Comparing Nutrients in 500 calories Potato SkinVS Cooked Wild Rice
Weight per 500 calories
Potato Skin
862g
Cooked Wild Rice
495g
Cooked Wild Rice has 1.7 times more energy per unit of mass than Raw Potato Skin, which is average in comparison to other foods. Potato Skin having low energy density.
Discover which food has more nutrients per 500 calories - Potato Skin or Cooked Wild Rice?
Potato Skin VS Cooked Wild Rice Nutrients Per 500 Kcal
Discover which food has more nutrients per 500 calories - Potato Skin or Cooked Wild Rice?
Lets compare vitamin content per 500 calories of Potato Skin vs Cooked Wild Rice:
500 calories of Potato Skin have 1.4 times more Vitamin B3, 3.4 times more Vitamin B5, 3.1 times more Vitamin B6 and more Vitamin C than Cooked Wild Rice.
While 500 kcal of Cooked Wild Rice contain 1.4 times more Vitamin B1 and 1.3 times more Vitamin B2 than Raw Potato Skin.
Both Potato Skin and Cooked Wild Rice provide similar amounts of Vitamin B9 per 500 calories.
500 calories of Cooked Wild Rice have insufficient amounts of Vitamin C
Both Raw Potato Skin as well as Cooked Wild Rice have insufficient amounts of Vitamin A, Vitamin B12 and Vitamin D in 500 calories.
Comparing minerals per 500 calories for Potato Skin vs Cooked Wild Rice:
500 calories of Potato Skin have 17.4 times more Calcium, 6.1 times more Copper, 9.4 times more Iron, 1.3 times more Magnesium, 3.7 times more Manganese, 7.1 times more Potassium and 2 times more Water than Cooked Wild Rice.
While 500 kcal of Cooked Wild Rice contain 2.2 times more Zinc than Raw Potato Skin.
Both Potato Skin and Cooked Wild Rice contain similar levels of Phosphorus per 500 calories.
500 calories of Cooked Wild Rice lack sufficient amounts of Calcium
Both Raw Potato Skin as well as Cooked Wild Rice lack sufficient amounts of Selenium in 500 calories.

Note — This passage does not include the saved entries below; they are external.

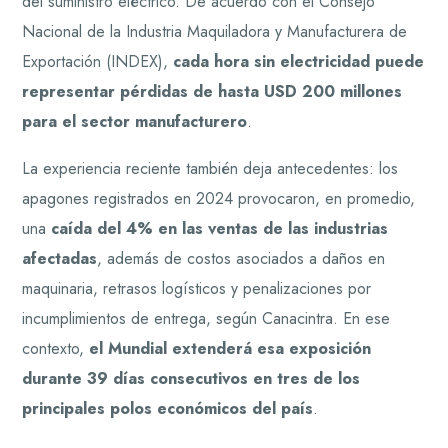
del suministro eléctrico. De acuerdo con el Consejo
Nacional de la Industria Maquiladora y Manufacturera de
Exportación (INDEX),
cada hora sin electricidad puede
representar pérdidas de hasta USD 200 millones
para el sector manufacturero
.
La experiencia reciente también deja antecedentes: los
apagones registrados en 2024 provocaron, en promedio,
una
caída del 4% en las ventas de las industrias
afectadas
, además de costos asociados a daños en
maquinaria, retrasos logísticos y penalizaciones por
incumplimientos de entrega, según Canacintra. En ese
contexto,
el Mundial extenderá esa exposición
durante 39 días consecutivos en tres de los
principales polos económicos del país
.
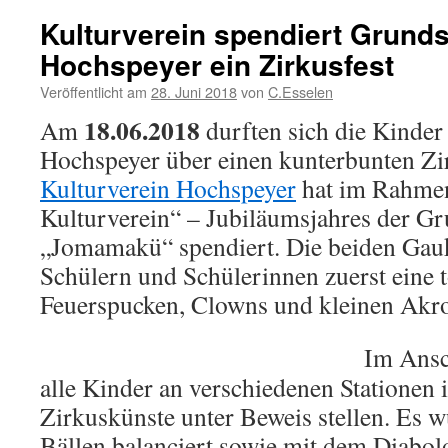
Kulturverein spendiert Grund
Hochspeyer ein Zirkusfest
Veröffentlicht am
28. Juni 2018
von
C.Esselen
18.06.2018
Am
durften sich die Kinde
Hochspeyer über einen kunterbunten Zi
Kulturverein Hochspeyer
hat im Rahmen
Kulturverein“ – Jubiläumsjahres der G
„Jomamakü“ spendiert. Die beiden Gauk
Schülern und Schülerinnen zuerst eine t
Feuerspucken, Clowns und kleinen Akro
Im Ansc
alle Kinder an verschiedenen Stationen 
Zirkuskünste unter Beweis stellen. Es wu
Bällen balanciert sowie mit dem Diabol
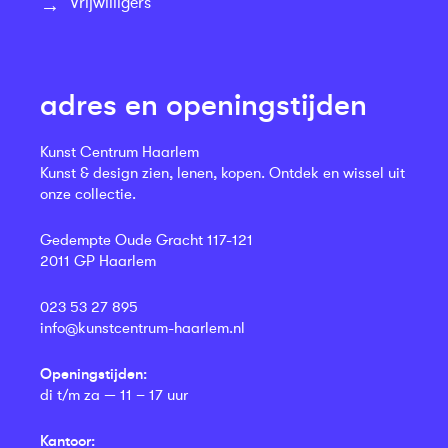
Vrijwilligers
adres en openingstijden
Kunst Centrum Haarlem
Kunst & design zien, lenen, kopen. Ontdek en wissel uit
onze collectie.
Gedempte Oude Gracht 117-121
2011 GP Haarlem
023 53 27 895
info@kunstcentrum-haarlem.nl
Openingstijden:
di t/m za — 11 – 17 uur
Kantoor:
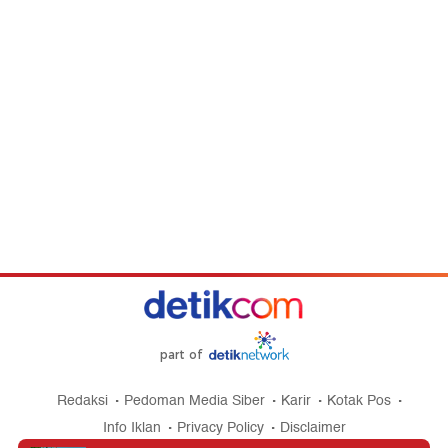
part of
Redaksi
Pedoman Media Siber
Karir
Kotak Pos
Info Iklan
Privacy Policy
Disclaimer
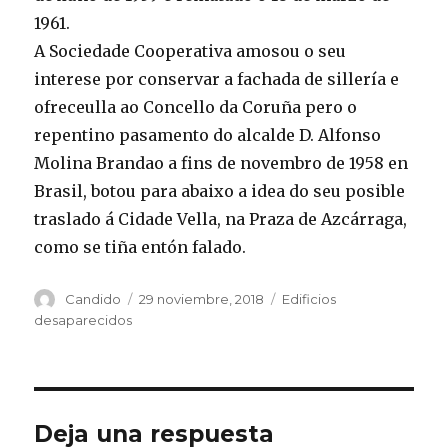
1961.
A Sociedade Cooperativa amosou o seu
interese por conservar a fachada de sillería e
ofreceulla ao Concello da Coruña pero o
repentino pasamento do alcalde D. Alfonso
Molina Brandao a fins de novembro de 1958 en
Brasil, botou para abaixo a idea do seu posible
traslado á Cidade Vella, na Praza de Azcárraga,
como se tiña entón falado.
Autor
Publicado
Categorías
Candido
29 noviembre, 2018
Edificios
el
desaparecidos
Deja una respuesta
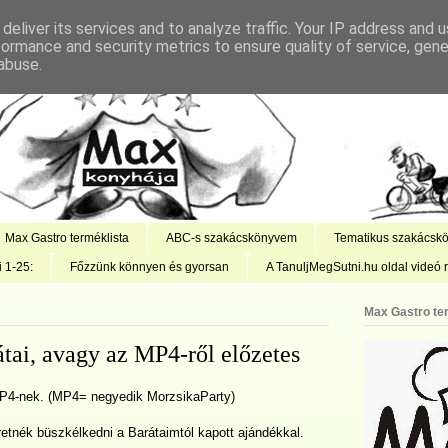
deliver its services and to analyze traffic. Your IP address and 
formance and security metrics to ensure quality of service, gen
abuse.
Max Gastro terméklista
ABC-s szakácskönyvem
Tematikus szakácsk
i 1-25:
Főzzünk könnyen és gyorsan
A TanuljMegSutni.hu oldal videó r
Max Gastro te
tai, avagy az MP4-ről előzetes
MP4-nek. (MP4= negyedik MorzsikaParty)
etnék büszkélkedni a Barátaimtól kapott ajándékkal.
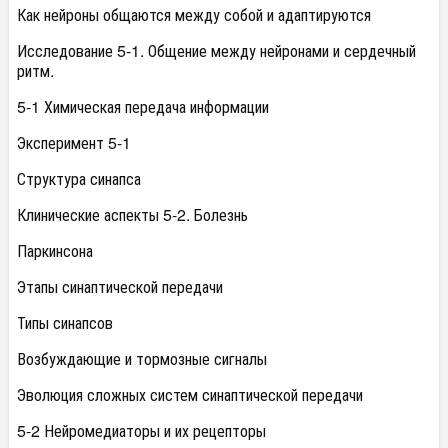
Как нейроны общаются между собой и адаптируются
Исследование 5-1. Общение между нейронами и сердечный
ритм.
5-1 Химическая передача информации
Эксперимент 5-1
Структура синапса
Клинические аспекты 5-2. Болезнь
Паркинсона
Этапы синаптической передачи
Типы синапсов
Возбуждающие и тормозные сигналы
Эволюция сложных систем синаптической передачи
5-2 Нейромедиаторы и их рецепторы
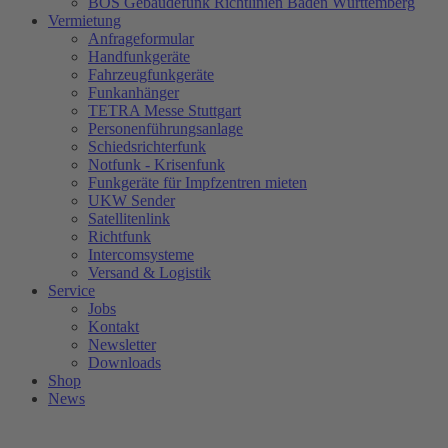
BOS Gebäudefunk Richtlinien Baden Württemberg
Vermietung
Anfrageformular
Handfunkgeräte
Fahrzeugfunkgeräte
Funkanhänger
TETRA Messe Stuttgart
Personenführungsanlage
Schiedsrichterfunk
Notfunk - Krisenfunk
Funkgeräte für Impfzentren mieten
UKW Sender
Satellitenlink
Richtfunk
Intercomsysteme
Versand & Logistik
Service
Jobs
Kontakt
Newsletter
Downloads
Shop
News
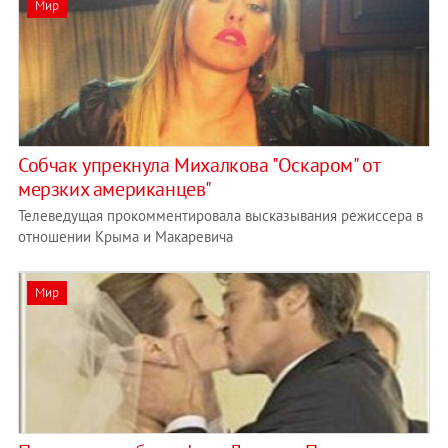
Мир
Собчак упрекнула Михалкова "Оскаром" от
мерзких американцев"
Телеведущая прокомментировала высказывания режиссера в
отношении Крыма и Макаревича
Мир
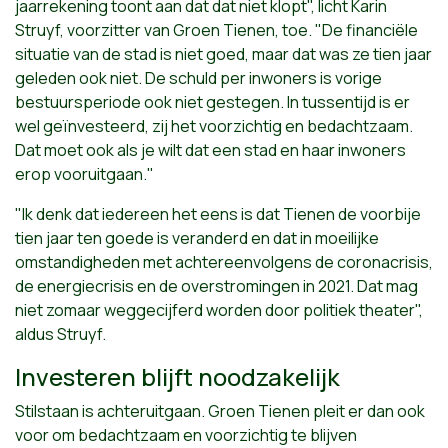
jaarrekening toont aan dat dat niet klopt", licht Karin
Struyf, voorzitter van Groen Tienen, toe. "De financiële
situatie van de stad is niet goed, maar dat was ze tien jaar
geleden ook niet. De schuld per inwoners is vorige
bestuursperiode ook niet gestegen. In tussentijd is er
wel geïnvesteerd, zij het voorzichtig en bedachtzaam.
Dat moet ook als je wilt dat een stad en haar inwoners
erop vooruitgaan."
"Ik denk dat iedereen het eens is dat Tienen de voorbije
tien jaar ten goede is veranderd en dat in moeilijke
omstandigheden met achtereenvolgens de coronacrisis,
de energiecrisis en de overstromingen in 2021. Dat mag
niet zomaar weggecijferd worden door politiek theater",
aldus Struyf.
Investeren blijft noodzakelijk
Stilstaan is achteruitgaan. Groen Tienen pleit er dan ook
voor om bedachtzaam en voorzichtig te blijven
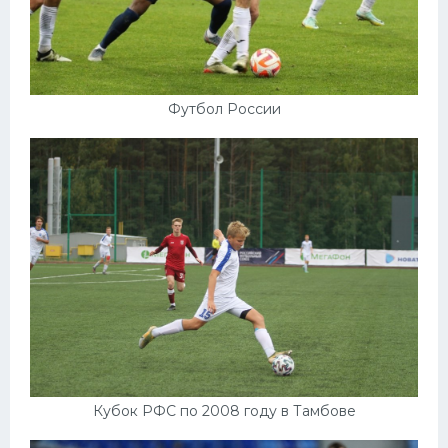
Футбол России
Кубок РФС по 2008 году в Тамбове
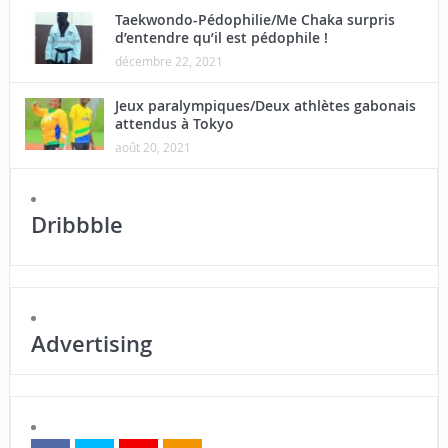
Taekwondo-Pédophilie/Me Chaka surpris
d’entendre qu’il est pédophile !
décembre 22, 2021
Jeux paralympiques/Deux athlètes gabonais
attendus à Tokyo
août 20, 2021
Dribbble
Advertising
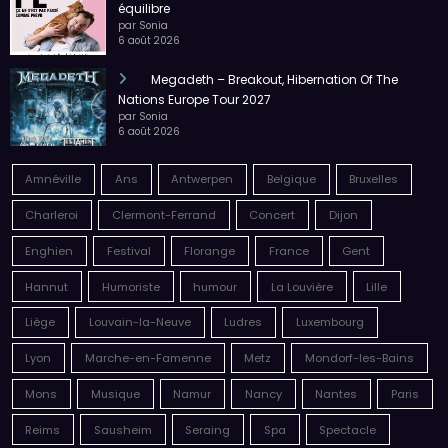
équilibre
par Sonia
6 août 2026
Megadeth – Breakout, Hibernation Of The
Nations Europe Tour 2027
par Sonia
6 août 2026
Amnéville
Ans
Antwerpen
Belgique
Bruxelles
Charleroi
Clermont-Ferrand
Concert
Dijon
Enghien
Festival
Florange
France
Gent
Hannut
Humoriste
humour
La Louvière
Lille
Liège
Louvain-la-Neuve
Ludres
Luxembourg
Lyon
Marche-en-Famenne
Metz
Mondorf-les-Bains
Mons
Musique
Namur
Nancy
Nantes
Paris
Reims
Sausheim
Seraing
Spa
Spectacle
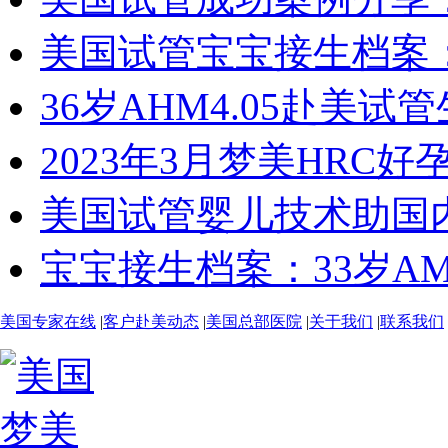
美国试管宝宝接生档案：2
36岁AHM4.05赴美试
2023年3月梦美HRC好
美国试管婴儿技术助国内
宝宝接生档案：33岁AMH
美国专家在线
|
客户赴美动态
|
美国总部医院
|
关于我们
|
联系我们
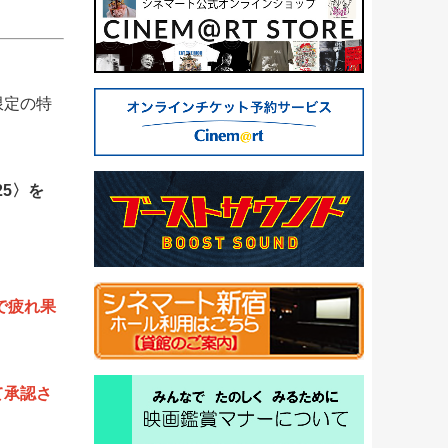
。
限定の特
25〉を
務で疲れ果
て承認さ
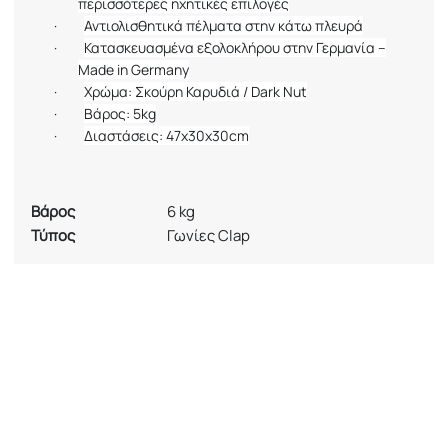
περισσότερες ηχητικές επιλογές
·
Αντιολισθητικά πέλματα στην κάτω πλευρά
·
Κατασκευασμένα εξολοκλήρου στην Γερμανία –
Made
in
Germany
·
Χρώμα: Σκούρη Καρυδιά /
Dark Nut
·
Βάρος: 5
kg
·
Διαστάσεις: 47
x
30
x
30
cm
Βάρος
6 kg
Τύπος
Γωνίες Clap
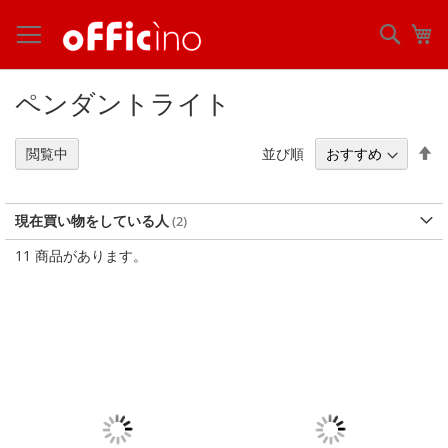
コ
ン
検
マ
テ
索
ン
ツ
ペンダントライト
に
ス
キ
降
並び順
閲覧中
ッ
順
プ
現在買い物をしている人
11
商品があります。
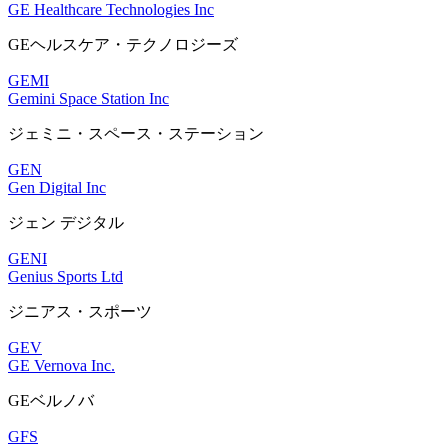
GE Healthcare Technologies Inc
GEヘルスケア・テクノロジーズ
GEMI
Gemini Space Station Inc
ジェミニ・スペース・ステーション
GEN
Gen Digital Inc
ジェン デジタル
GENI
Genius Sports Ltd
ジニアス・スポーツ
GEV
GE Vernova Inc.
GEベルノバ
GFS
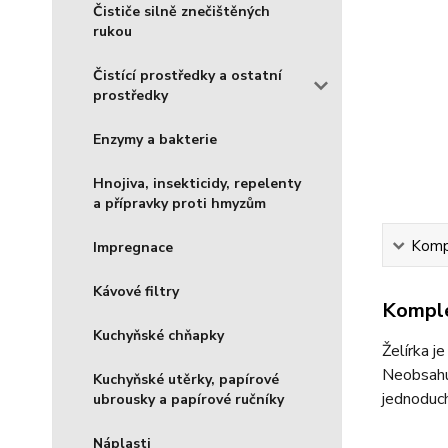
Čističe silně znečištěných
rukou
Čistící prostředky a ostatní
prostředky
Enzymy a bakterie
Hnojiva, insekticidy, repelenty
a přípravky proti hmyzům
Kompl
Impregnace
Kávové filtry
Komple
Kuchyňské chňapky
Želírka j
Neobsahuj
Kuchyňské utěrky, papírové
jednoduch
ubrousky a papírové ručníky
Náplasti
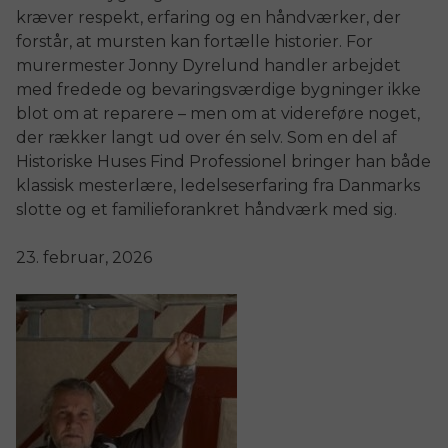
kræver respekt, erfaring og en håndværker, der
forstår, at mursten kan fortælle historier. For
murermester Jonny Dyrelund handler arbejdet
med fredede og bevaringsværdige bygninger ikke
blot om at reparere – men om at videreføre noget,
der rækker langt ud over én selv. Som en del af
Historiske Huses Find Professionel bringer han både
klassisk mesterlære, ledelseserfaring fra Danmarks
slotte og et familieforankret håndværk med sig.
23. februar, 2026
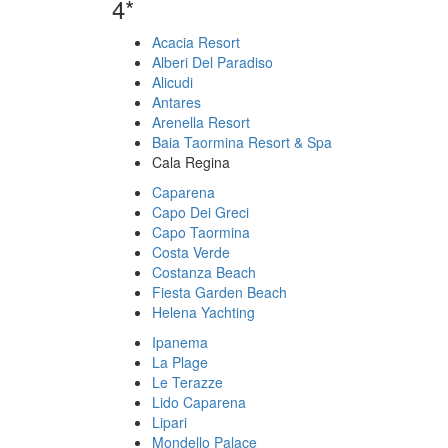
4*
Acacia Resort
Alberi Del Paradiso
Alicudi
Antares
Arenella Resort
Baia Taormina Resort & Spa
Cala Regina
Caparena
Capo Dei Greci
Capo Taormina
Costa Verde
Costanza Beach
Fiesta Garden Beach
Helena Yachting
Ipanema
La Plage
Le Terazze
Lido Caparena
Lipari
Mondello Palace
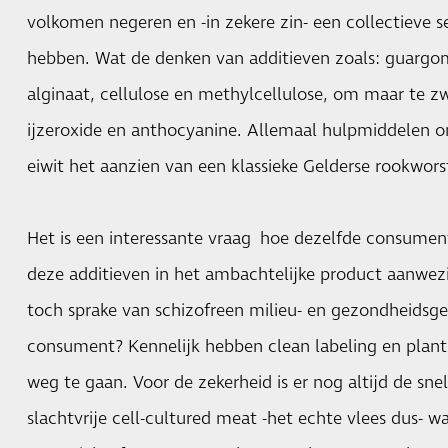
volkomen negeren en -in zekere zin- een collectieve s
hebben. Wat de denken van additieven zoals: guargo
alginaat, cellulose en methylcellulose, om maar te zw
ijzeroxide en anthocyanine. Allemaal hulpmiddelen o
eiwit het aanzien van een klassieke Gelderse rookwors
Het is een interessante vraag hoe dezelfde consumen
deze additieven in het ambachtelijke product aanwezi
toch sprake van schizofreen milieu- en gezondheidsg
consument? Kennelijk hebben clean labeling en plan
weg te gaan. Voor de zekerheid is er nog altijd de sne
slachtvrije cell-cultured meat -het echte vlees dus-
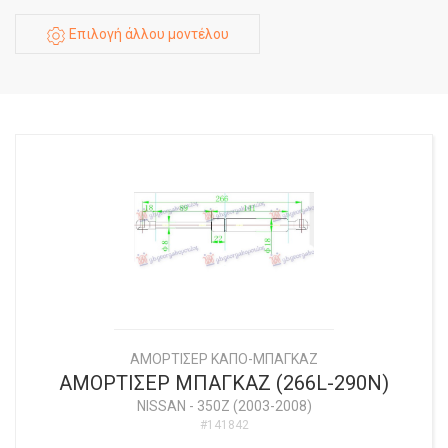
Επιλογή άλλου μοντέλου
ΑΜΟΡΤΙΣΕΡ ΚΑΠΟ-ΜΠΑΓΚΑΖ
ΑΜΟΡΤΙΣΕΡ ΜΠΑΓΚΑΖ (266L-290N)
NISSAN
-
350Z (2003-2008)
#141842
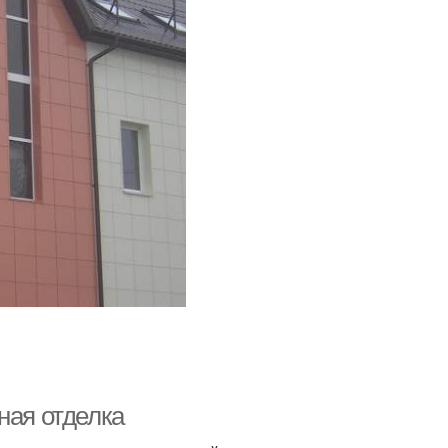
ная отделка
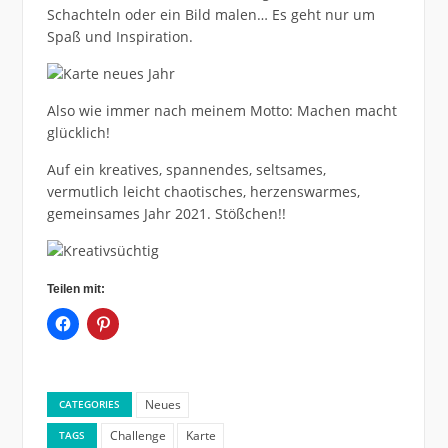
Schachteln oder ein Bild malen… Es geht nur um
Spaß und Inspiration.
Also wie immer nach meinem Motto: Machen macht
glücklich!
Auf ein kreatives, spannendes, seltsames,
vermutlich leicht chaotisches, herzenswarmes,
gemeinsames Jahr 2021. Stößchen!!
Teilen mit:
Neues
CATEGORIES
Challenge
Karte
TAGS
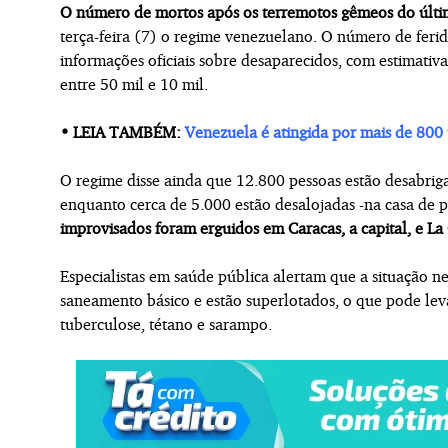
O número de mortos após os terremotos gêmeos do últi
terça-feira (7) o regime venezuelano. O número de feri
informações oficiais sobre desaparecidos, com estimativ
entre 50 mil e 10 mil.
• LEIA TAMBÉM:
Venezuela é atingida por mais de 800
O regime disse ainda que 12.800 pessoas estão desabrigad
enquanto cerca de 5.000 estão desalojadas -na casa de 
improvisados foram erguidos em Caracas, a capital, e La 
Especialistas em saúde pública alertam que a situação ne
saneamento básico e estão superlotados, o que pode leva
tuberculose, tétano e sarampo.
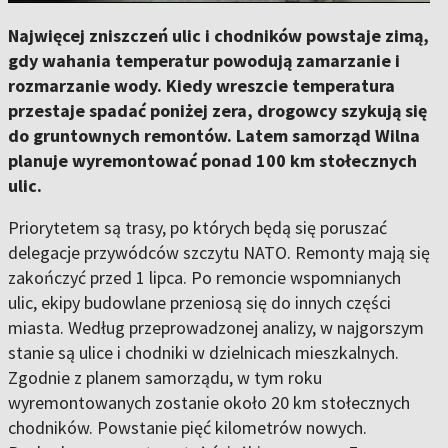
Najwięcej zniszczeń ulic i chodników powstaje zimą,
gdy wahania temperatur powodują zamarzanie i
rozmarzanie wody. Kiedy wreszcie temperatura
przestaje spadać poniżej zera, drogowcy szykują się
do gruntownych remontów. Latem samorząd Wilna
planuje wyremontować ponad 100 km stołecznych
ulic.
Priorytetem są trasy, po których będą się poruszać
delegacje przywódców szczytu NATO. Remonty mają się
zakończyć przed 1 lipca. Po remoncie wspomnianych
ulic, ekipy budowlane przeniosą się do innych części
miasta. Według przeprowadzonej analizy, w najgorszym
stanie są ulice i chodniki w dzielnicach mieszkalnych.
Zgodnie z planem samorządu, w tym roku
wyremontowanych zostanie około 20 km stołecznych
chodników. Powstanie pięć kilometrów nowych.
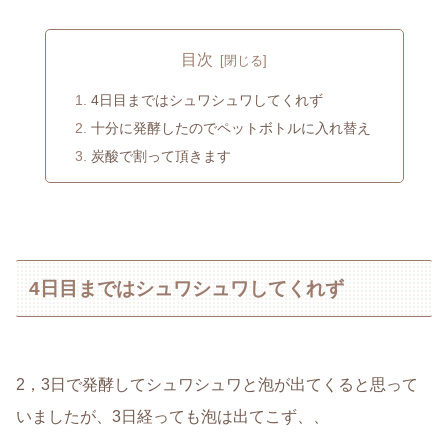
目次
4日目まではシュワシュワしてくれず
十分に発酵したのでペットボトルに入れ替え
炭酸で割って頂きます
4日目まではシュワシュワしてくれず
2，3日で発酵してシュワシュワと泡が出てくると思って
いましたが、3日経っても泡は出てこず、、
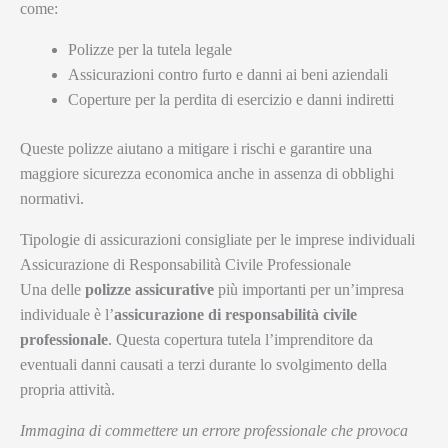
come:
Polizze per la tutela legale
Assicurazioni contro furto e danni ai beni aziendali
Coperture per la perdita di esercizio e danni indiretti
Queste polizze aiutano a mitigare i rischi e garantire una
maggiore sicurezza economica anche in assenza di obblighi
normativi.
Tipologie di assicurazioni consigliate per le imprese individuali
Assicurazione di Responsabilità Civile Professionale
Una delle
polizze assicurative
più importanti per un’impresa
individuale è l’
assicurazione di responsabilità civile
professionale
. Questa copertura tutela l’imprenditore da
eventuali danni causati a terzi durante lo svolgimento della
propria attività.
Immagina di commettere un errore professionale che provoca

Comparison of macro-nutrients per 500 calories:
500 calories of Potato Skin have 2.4 times more Fiber than Cooked Wild Rice.
While 500 kcal of Cooked Wild Rice contain 5.5 times more Omega 3 than Raw Potato Skin.
Both Potato Skin and Cooked Wild Rice offer comparable quantities of Energy, Carbohydrate and Protein per 500 calories.
500 calories of Potato Skin provide inadequate amounts of Omega 3
Both Raw Potato Skin as well as Cooked Wild Rice provide inadequate amounts of Omega 6 in 500 calories.